# Assignment A
In the text on consistency models, what do all nodes agree on under strong consistency?

(Text segment)

You partition your database for horizontal scaling. Two users simultaneously book the last seat on a flight, hitting different partitions. Both get confirmations. One arrives at the airport to discover they don't have a seat.

What breaks when you ignore consistency models:

Lost updates: concurrent writes overwrite each other with no conflict detection Phantom reads—queries return different results when re-executed immediately.
Violation of business invariants: you sell more inventory than exists, double-change customers, or allow conflicting reservations
Cascade failures: services make decisions on stale data, propagating errors downstream.
Undebuggable behavior: operations appear to execute out of order, making root cause analysis impossible

Why simpler approaches stop working:

"Just use transactions" assumes all relevant data lives in a single database supporting ACID transactions. In distributed systems, data spans databases, caches, message queues, and external services.
"Just make everything synchronous" kills availability. If every write must synchronously update all replicas, any replica failure makes the system unavailable for writes.
"Just accept eventual consistency everywhere" violates critical business requirements. Some operations (financial transactions, seat reservations, unique constraint enforcement) require stronger guarantees than "it'll be consistent eventually".

The physics are unforgiving: you cannot have strong consistency, high availability and partition tolerance simultaneously (CAP theorem). You must choose which guarantee to relax, and that choice must be explicit and intentional.

3. Core concept (mental model)

Think of consistency models as contracts about visibility and ordering.

Visibility: When a write completes, which readers can see it, and when?

Ordering: When multiple writes occur, do all observers agree on the order in which they happened?

Imagine a distributed system as a set of nodes, each maintaining a local view of the data. When a write occurs on one node, it must progagate to others. The consistency model define the rules governing that propagation.

Strong consistency: All nodes agree on a single, global order of operations. After a write completes, all subsequent reads (from any node) see that write. This is the easiest model to reason about — it behaves like a single-threaded program — but it's expensive to achieve in distributed systems.

(End Text segment)

# Assignment B
Rewrite the listing below with every "Microsoft" changed to "MS" and all else unchanged. Leave the pictures out of your answer.

(Data for review)

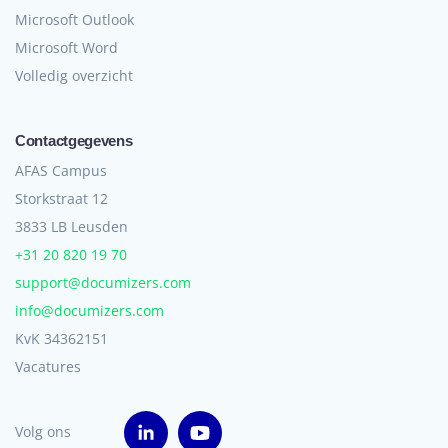
Microsoft Outlook
Microsoft Word
Volledig overzicht
Contactgegevens
AFAS Campus
Storkstraat 12
3833 LB Leusden
+31 20 820 19 70
support@documizers.com
info@documizers.com
KvK 34362151
Vacatures
Volg ons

(End Data for review)

# Exercise result A
They agree on a single, global order of operations.

# Exercise result B
MS Outlook
MS Word
Volledig overzicht
Contactgegevens
AFAS Campus
Storkstraat 12
3833 LB Leusden
+31 20 820 19 70
support@documizers.com
info@documizers.com
KvK 34362151
Vacatures
Volg ons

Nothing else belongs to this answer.